(Document structure recognition data)
================

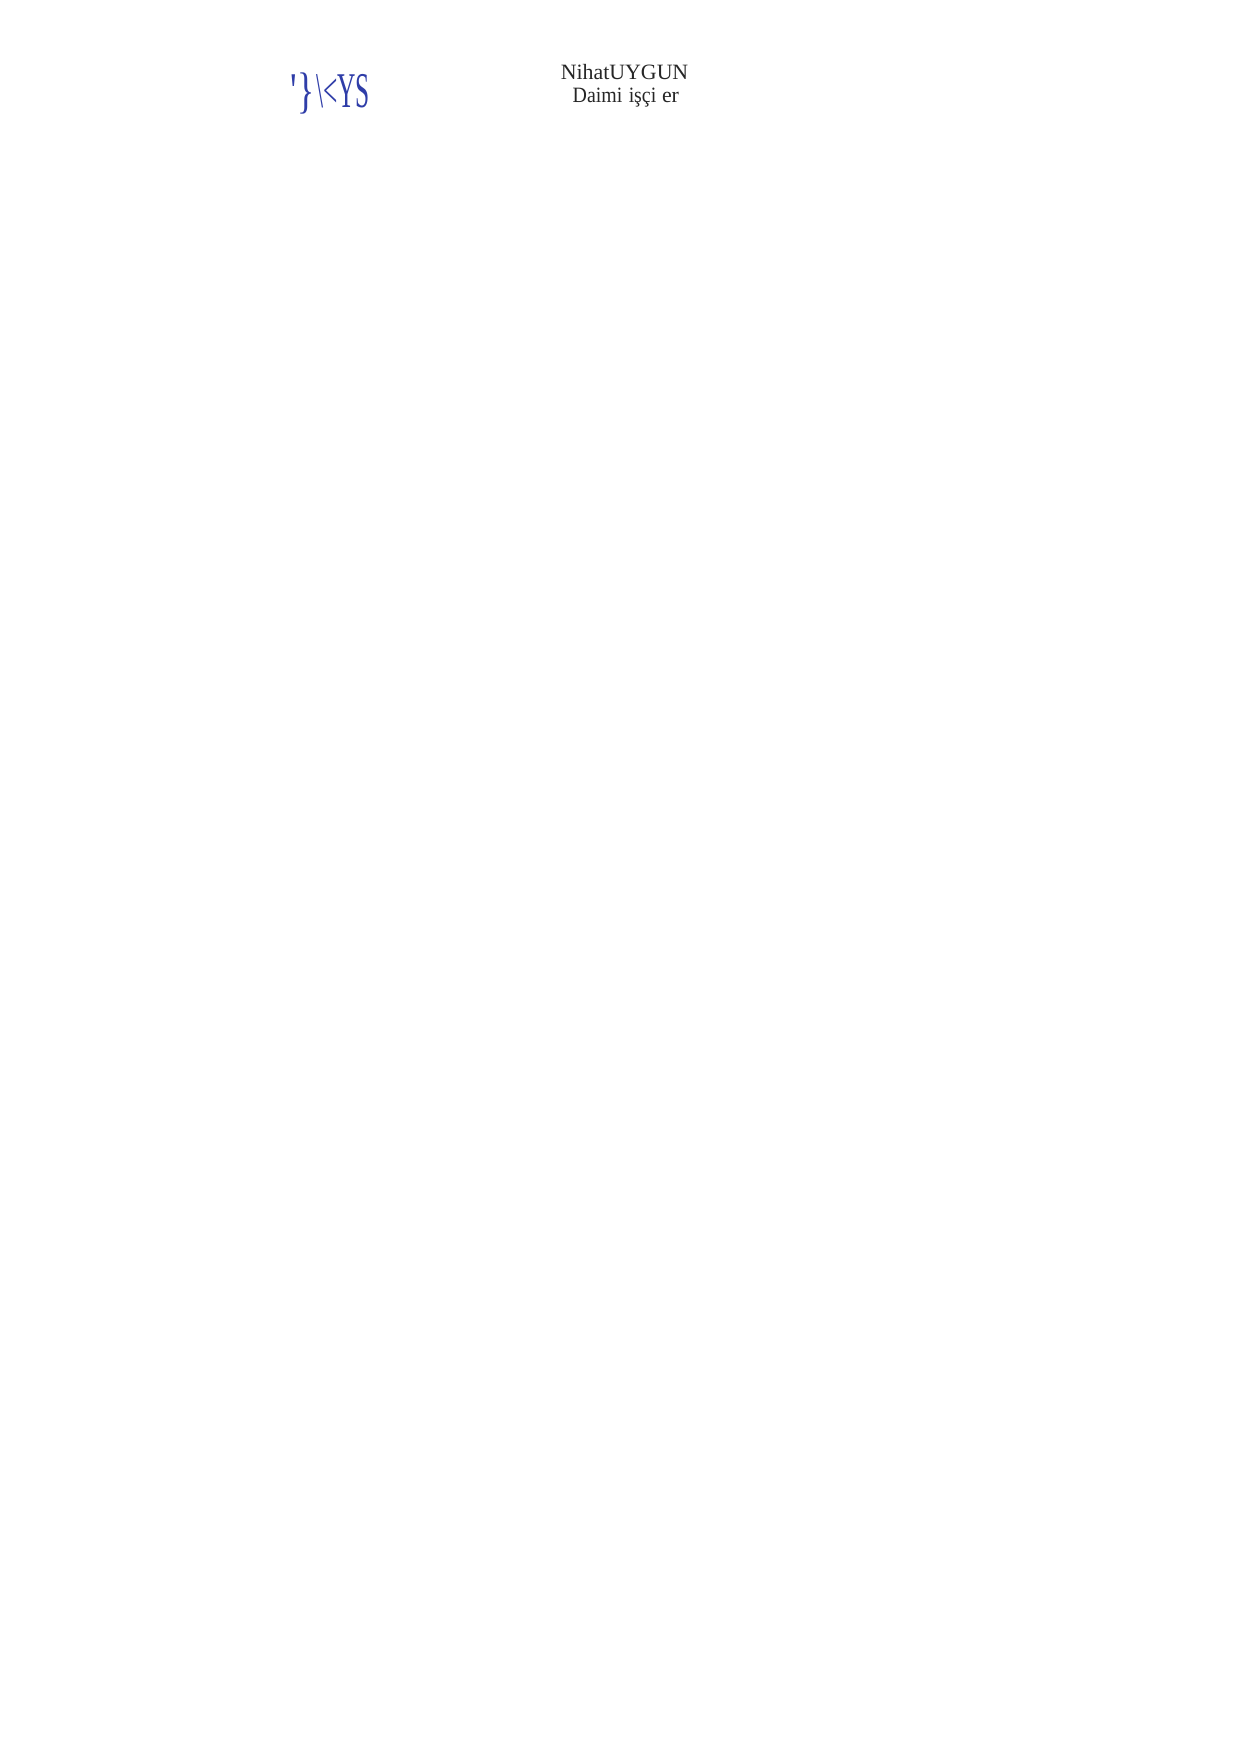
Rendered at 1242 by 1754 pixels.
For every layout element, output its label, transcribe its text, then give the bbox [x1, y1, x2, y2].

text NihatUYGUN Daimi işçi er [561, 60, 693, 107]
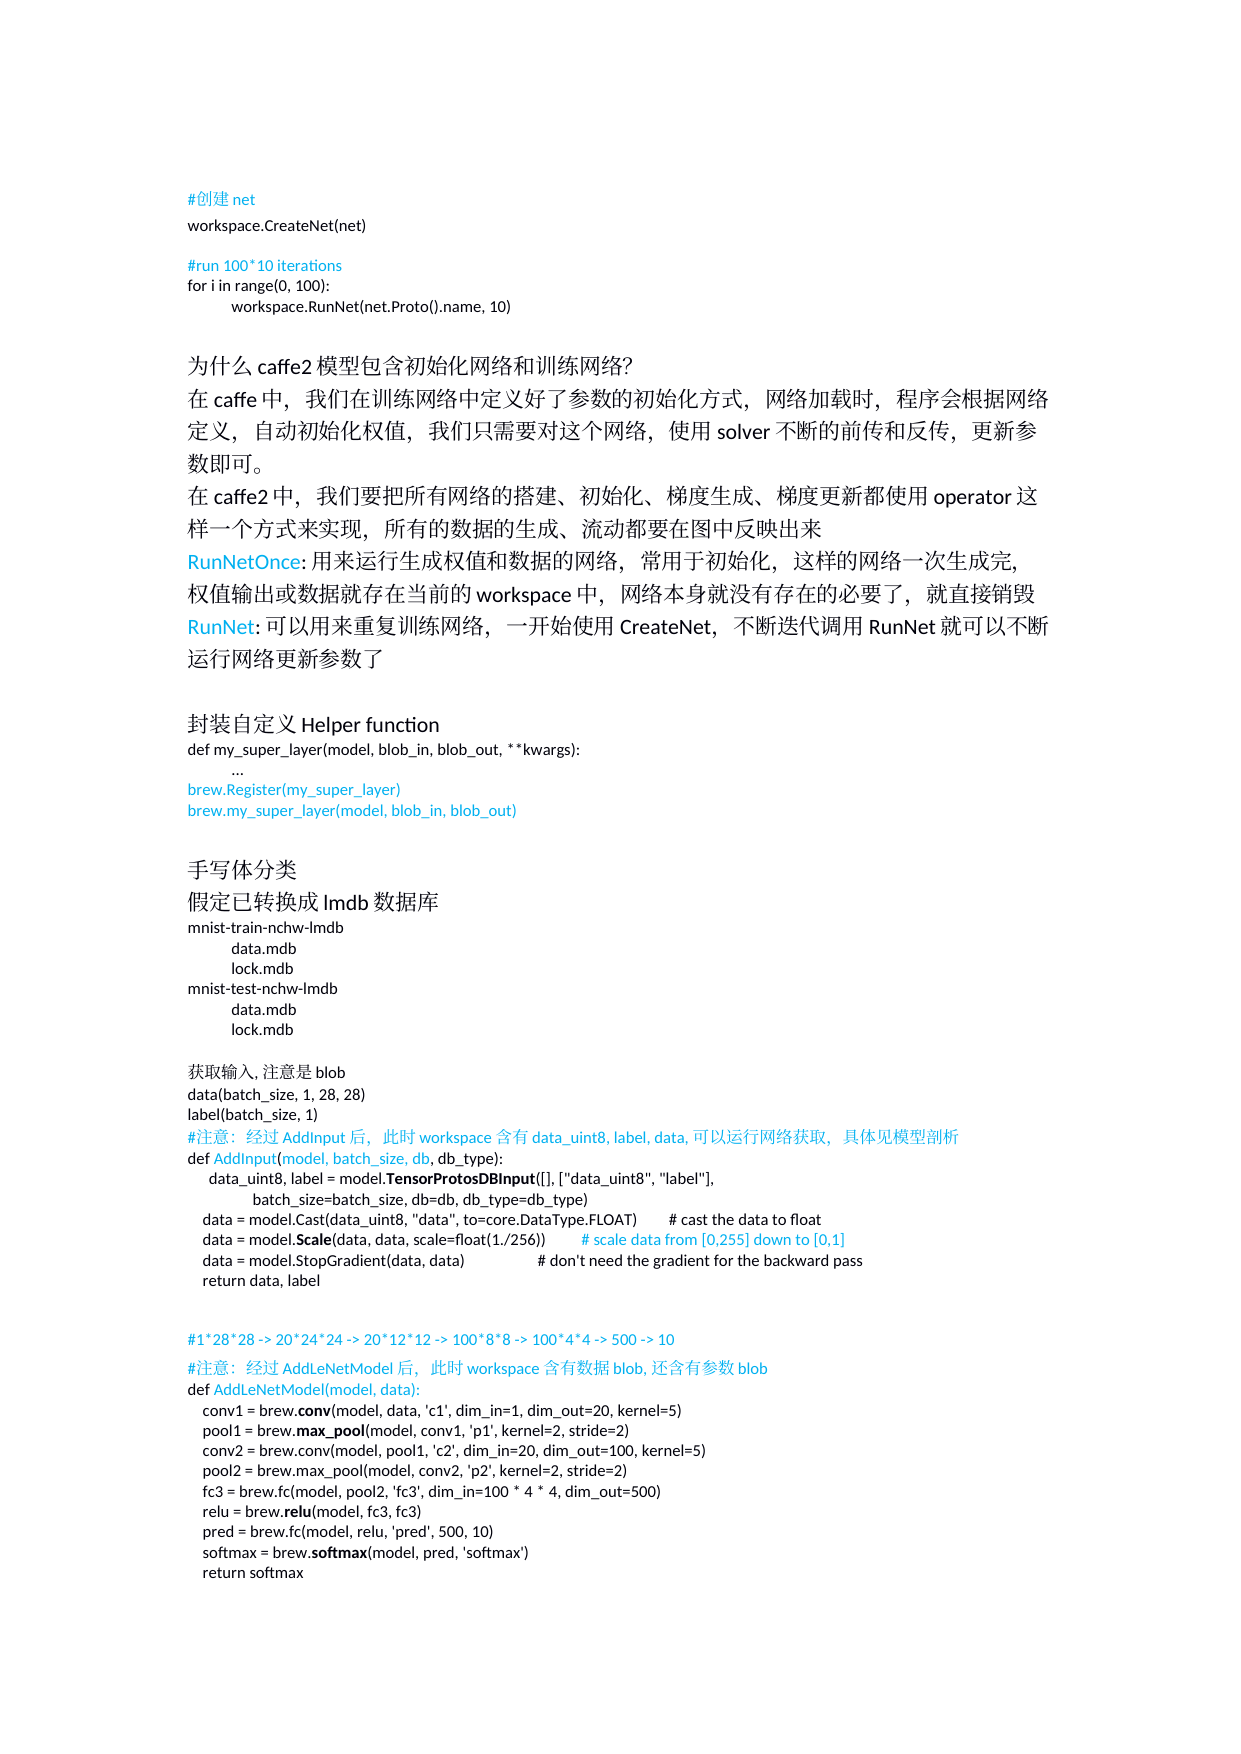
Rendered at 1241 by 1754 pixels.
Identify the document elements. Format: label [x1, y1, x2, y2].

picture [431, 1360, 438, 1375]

================

• **What the task requires**:
Every line above should be transcribed word for word; leave the pictures out.

• **Solution below**:
Rendered at 1242 by 1754 pixels.
For every layout element, output its label, transcribe its text, then give the bbox [x1, y1, x2, y2].

text NihatUYGUN Daimi işçi er [561, 60, 693, 107]
Rendered at 1241 by 1754 pixels.
Identify the document elements. Format: label [x1, y1, x2, y2].

picture [431, 1360, 438, 1375]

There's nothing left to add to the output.